In anderen Fällen wiederum gibt es die Möglichkeit, das eingeschlafene christliche
Gewissen durch eine erneuerte Verkündigung der Frohbotschaft und ein konsequenteres
christliches Leben zu wecken, um die Schönheit der Begegnung mit Christus wiederzuentdecken,
der den Christen zur Heiligkeit beruft, wo immer er sich befindet, auch in der Fremde. Das
gegenwärtige Migrationsphänomen ist auch eine von der Vorsehung geschenkte Gelegenheit
für die Verkündigung des Evangeliums in der heutigen Welt. Männer und Frauen aus verschiedenen
Teilen der Erde, die Jesus Christus noch nicht begegnet sind oder ihn nur bruchstückhaft
kennen, bitten in Ländern alter christlicher Tradition um Aufnahme. Ihnen gegenüber
müssen angemessene Wege gefunden werden, damit sie Jesus Christus begegnen und kennenlernen
und das unschätzbare Geschenk des Heils erfahren können, das für alle Menschen Quelle
des »Lebens in Fülle« ist (vgl. Joh 10,10). Den Migranten kommt in diesem Zusammenhang
eine wertvolle Rolle zu, denn sie können »selbst Verkündiger des Wortes Gottes und
Zeugen des auferstandenen Jesus, der Hoffnung der Welt, werden« (Apostolisches Schreiben
Verbum Domini, 105). Auf dem anspruchsvollen Weg der Neuevangelisierung kommt im
Umfeld der Migranten den Mitarbeitern in der Pastoral – Priestern, Ordensleuten und
Laien –, deren Arbeit immer mehr in einem pluralistischen Kontext stattfindet, eine
entscheidende Rolle zu: Ich lade sie ein, in Gemeinschaft mit ihren Ortsbischöfen
und aus dem Lehramt der Kirche schöpfend Wege des brüderlichen Miteinanders und der
respektvollen Verkündigung zu suchen und Gegensätze und Nationalismen zu überwinden.

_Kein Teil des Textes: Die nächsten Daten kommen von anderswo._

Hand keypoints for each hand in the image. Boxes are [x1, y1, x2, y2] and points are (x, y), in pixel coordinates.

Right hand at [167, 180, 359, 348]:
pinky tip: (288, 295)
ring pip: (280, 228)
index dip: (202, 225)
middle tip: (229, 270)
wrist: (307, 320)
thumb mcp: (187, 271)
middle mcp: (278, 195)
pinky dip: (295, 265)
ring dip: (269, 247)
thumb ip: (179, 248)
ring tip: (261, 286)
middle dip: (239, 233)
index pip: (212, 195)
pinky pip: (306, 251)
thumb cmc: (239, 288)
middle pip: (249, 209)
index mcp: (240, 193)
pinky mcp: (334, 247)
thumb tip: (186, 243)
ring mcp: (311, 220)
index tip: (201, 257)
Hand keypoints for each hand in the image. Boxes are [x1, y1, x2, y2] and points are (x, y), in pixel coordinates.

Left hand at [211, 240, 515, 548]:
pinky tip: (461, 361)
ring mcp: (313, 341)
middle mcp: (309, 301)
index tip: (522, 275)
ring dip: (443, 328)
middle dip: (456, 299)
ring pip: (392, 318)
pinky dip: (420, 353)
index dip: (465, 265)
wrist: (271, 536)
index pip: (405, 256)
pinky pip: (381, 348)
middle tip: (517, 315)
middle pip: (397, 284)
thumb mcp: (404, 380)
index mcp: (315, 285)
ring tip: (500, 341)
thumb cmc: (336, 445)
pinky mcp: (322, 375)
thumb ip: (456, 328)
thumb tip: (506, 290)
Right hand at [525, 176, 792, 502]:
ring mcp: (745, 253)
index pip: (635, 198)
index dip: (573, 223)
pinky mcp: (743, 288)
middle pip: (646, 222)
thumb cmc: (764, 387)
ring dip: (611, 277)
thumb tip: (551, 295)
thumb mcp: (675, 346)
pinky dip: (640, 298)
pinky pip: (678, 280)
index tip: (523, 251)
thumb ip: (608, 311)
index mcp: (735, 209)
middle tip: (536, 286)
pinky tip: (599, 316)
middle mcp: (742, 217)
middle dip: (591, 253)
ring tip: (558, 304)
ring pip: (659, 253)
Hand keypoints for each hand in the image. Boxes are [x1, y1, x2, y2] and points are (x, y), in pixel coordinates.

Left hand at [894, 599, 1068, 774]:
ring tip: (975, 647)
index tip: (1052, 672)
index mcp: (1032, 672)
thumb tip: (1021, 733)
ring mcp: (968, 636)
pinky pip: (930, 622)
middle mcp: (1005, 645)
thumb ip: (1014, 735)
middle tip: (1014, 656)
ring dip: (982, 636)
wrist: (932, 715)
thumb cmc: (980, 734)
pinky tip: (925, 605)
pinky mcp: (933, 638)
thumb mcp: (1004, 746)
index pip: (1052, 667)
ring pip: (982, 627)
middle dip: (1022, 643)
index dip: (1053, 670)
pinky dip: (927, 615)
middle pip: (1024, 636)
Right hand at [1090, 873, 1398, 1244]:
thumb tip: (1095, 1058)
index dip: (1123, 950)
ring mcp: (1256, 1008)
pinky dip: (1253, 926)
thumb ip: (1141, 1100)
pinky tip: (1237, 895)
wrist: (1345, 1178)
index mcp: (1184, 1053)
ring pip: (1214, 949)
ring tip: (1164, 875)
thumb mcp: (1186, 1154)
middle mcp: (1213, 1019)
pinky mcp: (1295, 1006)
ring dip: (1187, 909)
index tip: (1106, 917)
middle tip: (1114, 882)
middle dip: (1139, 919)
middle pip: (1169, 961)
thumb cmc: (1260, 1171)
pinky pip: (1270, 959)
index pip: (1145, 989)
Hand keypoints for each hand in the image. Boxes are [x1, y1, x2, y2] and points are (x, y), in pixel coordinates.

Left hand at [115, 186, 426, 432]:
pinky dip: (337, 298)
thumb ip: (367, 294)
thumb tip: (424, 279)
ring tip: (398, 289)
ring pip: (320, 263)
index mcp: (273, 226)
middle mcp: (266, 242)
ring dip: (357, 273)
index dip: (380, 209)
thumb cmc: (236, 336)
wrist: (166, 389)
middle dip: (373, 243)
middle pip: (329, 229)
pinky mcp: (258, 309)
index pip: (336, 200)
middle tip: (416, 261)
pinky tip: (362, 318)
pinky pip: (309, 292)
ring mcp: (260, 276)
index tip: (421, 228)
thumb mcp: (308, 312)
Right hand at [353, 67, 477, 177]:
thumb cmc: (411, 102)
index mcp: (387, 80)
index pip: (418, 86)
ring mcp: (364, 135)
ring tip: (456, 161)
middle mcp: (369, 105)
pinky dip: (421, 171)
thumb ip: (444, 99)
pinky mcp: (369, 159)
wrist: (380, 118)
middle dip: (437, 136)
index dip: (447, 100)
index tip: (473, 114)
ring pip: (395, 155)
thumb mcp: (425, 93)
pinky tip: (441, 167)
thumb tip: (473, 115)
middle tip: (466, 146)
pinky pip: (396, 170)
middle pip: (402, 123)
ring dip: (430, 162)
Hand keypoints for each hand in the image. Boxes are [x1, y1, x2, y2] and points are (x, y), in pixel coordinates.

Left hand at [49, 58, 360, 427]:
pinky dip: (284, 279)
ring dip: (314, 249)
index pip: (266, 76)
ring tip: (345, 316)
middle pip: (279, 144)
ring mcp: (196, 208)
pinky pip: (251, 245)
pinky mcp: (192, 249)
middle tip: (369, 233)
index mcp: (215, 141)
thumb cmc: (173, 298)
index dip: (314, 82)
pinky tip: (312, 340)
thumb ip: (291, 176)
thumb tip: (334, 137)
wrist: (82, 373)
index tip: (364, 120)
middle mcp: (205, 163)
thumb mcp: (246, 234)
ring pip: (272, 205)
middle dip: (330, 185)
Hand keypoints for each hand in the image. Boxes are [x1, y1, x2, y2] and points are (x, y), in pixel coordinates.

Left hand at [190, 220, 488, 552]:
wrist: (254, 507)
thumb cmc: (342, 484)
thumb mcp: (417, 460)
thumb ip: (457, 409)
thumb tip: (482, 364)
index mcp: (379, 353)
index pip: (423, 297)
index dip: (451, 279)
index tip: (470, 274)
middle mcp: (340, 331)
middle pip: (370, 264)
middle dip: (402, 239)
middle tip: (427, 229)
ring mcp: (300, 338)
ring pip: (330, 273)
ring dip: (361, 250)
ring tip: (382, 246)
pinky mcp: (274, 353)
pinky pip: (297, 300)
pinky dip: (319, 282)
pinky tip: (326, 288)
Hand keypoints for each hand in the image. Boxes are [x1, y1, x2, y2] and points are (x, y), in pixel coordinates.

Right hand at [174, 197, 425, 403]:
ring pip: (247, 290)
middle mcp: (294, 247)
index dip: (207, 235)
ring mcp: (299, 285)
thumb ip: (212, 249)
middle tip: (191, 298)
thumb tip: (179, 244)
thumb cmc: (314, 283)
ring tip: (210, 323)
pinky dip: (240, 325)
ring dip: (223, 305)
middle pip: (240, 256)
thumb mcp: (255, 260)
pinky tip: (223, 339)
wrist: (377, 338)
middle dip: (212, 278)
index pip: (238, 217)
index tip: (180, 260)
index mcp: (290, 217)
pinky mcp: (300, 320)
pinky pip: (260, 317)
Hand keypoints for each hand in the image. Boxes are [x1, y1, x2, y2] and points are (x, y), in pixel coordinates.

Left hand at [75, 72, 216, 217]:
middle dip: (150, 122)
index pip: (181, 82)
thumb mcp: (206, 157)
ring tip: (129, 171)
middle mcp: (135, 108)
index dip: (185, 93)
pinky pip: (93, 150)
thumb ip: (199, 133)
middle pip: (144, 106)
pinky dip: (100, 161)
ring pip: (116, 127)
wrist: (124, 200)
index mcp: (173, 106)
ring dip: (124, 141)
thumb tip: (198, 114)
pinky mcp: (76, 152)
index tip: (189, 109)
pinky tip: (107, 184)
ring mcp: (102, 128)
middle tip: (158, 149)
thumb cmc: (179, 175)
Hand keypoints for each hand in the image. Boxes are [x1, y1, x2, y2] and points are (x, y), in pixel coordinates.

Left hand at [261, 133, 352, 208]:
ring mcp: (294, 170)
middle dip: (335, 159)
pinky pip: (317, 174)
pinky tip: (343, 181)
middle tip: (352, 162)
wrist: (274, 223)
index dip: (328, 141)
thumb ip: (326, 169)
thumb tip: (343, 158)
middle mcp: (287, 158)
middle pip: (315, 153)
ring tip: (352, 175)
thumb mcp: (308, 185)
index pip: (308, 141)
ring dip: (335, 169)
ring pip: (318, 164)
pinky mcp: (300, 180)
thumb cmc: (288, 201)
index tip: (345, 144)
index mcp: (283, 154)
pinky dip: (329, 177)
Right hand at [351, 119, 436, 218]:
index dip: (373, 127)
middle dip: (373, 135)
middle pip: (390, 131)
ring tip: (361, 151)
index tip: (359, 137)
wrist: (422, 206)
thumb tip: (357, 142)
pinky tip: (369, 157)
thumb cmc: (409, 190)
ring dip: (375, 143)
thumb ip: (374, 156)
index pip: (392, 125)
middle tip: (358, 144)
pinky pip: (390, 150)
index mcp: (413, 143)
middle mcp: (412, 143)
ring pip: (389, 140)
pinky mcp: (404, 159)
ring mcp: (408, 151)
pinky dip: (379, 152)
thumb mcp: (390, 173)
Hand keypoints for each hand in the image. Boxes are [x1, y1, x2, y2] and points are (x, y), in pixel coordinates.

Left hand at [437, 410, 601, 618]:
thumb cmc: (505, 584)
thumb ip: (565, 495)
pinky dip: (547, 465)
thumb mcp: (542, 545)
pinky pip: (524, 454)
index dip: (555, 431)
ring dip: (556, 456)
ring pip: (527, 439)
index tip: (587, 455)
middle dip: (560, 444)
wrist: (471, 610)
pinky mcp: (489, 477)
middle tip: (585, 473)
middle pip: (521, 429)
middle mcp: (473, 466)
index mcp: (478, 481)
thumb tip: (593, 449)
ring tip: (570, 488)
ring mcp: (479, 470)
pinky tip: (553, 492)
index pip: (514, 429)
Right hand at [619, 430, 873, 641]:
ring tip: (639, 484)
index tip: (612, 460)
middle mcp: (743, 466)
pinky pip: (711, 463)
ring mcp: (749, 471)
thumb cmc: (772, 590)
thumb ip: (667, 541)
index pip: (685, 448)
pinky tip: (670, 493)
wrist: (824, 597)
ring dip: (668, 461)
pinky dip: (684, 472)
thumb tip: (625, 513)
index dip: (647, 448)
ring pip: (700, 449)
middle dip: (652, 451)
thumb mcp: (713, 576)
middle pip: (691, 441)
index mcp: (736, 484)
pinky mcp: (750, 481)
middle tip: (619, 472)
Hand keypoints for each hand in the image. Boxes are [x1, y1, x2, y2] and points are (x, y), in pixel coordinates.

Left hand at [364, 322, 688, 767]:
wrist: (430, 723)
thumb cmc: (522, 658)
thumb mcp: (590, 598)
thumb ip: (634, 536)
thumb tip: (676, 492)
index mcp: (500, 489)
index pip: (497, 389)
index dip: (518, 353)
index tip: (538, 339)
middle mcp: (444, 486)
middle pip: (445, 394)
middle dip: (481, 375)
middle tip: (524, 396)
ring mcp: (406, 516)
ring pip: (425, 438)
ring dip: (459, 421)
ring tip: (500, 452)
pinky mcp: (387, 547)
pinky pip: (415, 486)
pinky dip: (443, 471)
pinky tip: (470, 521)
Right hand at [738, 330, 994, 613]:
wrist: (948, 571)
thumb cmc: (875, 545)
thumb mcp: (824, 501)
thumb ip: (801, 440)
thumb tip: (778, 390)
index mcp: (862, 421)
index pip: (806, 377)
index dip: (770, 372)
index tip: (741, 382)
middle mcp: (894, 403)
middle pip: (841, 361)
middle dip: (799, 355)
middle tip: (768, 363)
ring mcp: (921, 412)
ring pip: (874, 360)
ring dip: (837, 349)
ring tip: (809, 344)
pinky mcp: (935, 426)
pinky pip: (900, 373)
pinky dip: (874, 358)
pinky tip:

Die Kirchen der Ursprungsländer, der Durchzugsländer und der Aufnahmeländer der Migrationsströme
sollten ihrerseits ihre Zusammenarbeit vertiefen, zum Nutzen der Aufbrechenden ebenso
wie der Ankommenden und in jedem Fall derer, die auf ihrem Weg der Begegnung mit dem
erbarmenden Antlitz Christi in der Aufnahme des Nächsten bedürfen. Zur Umsetzung einer
fruchtbringenden Pastoral der Gemeinschaft kann es nützlich sein, die traditionellen
Hilfsstrukturen für Migranten und Flüchtlingen zu erneuern und ihnen Modelle zur Seite
zu stellen, die den veränderten Situationen, in denen unterschiedliche Kulturen und
Völker miteinander leben und handeln, besser entsprechen. Die Flüchtlinge, die
um Asyl bitten und vor Verfolgung, Gewalt und lebensbedrohlichen Situationen geflohen
sind, brauchen unser Verständnis und unsere Aufnahmebereitschaft, die Achtung ihrer
Menschenwürde und ihrer Rechte, und sie müssen sich auch ihrer Pflichten bewußt sein.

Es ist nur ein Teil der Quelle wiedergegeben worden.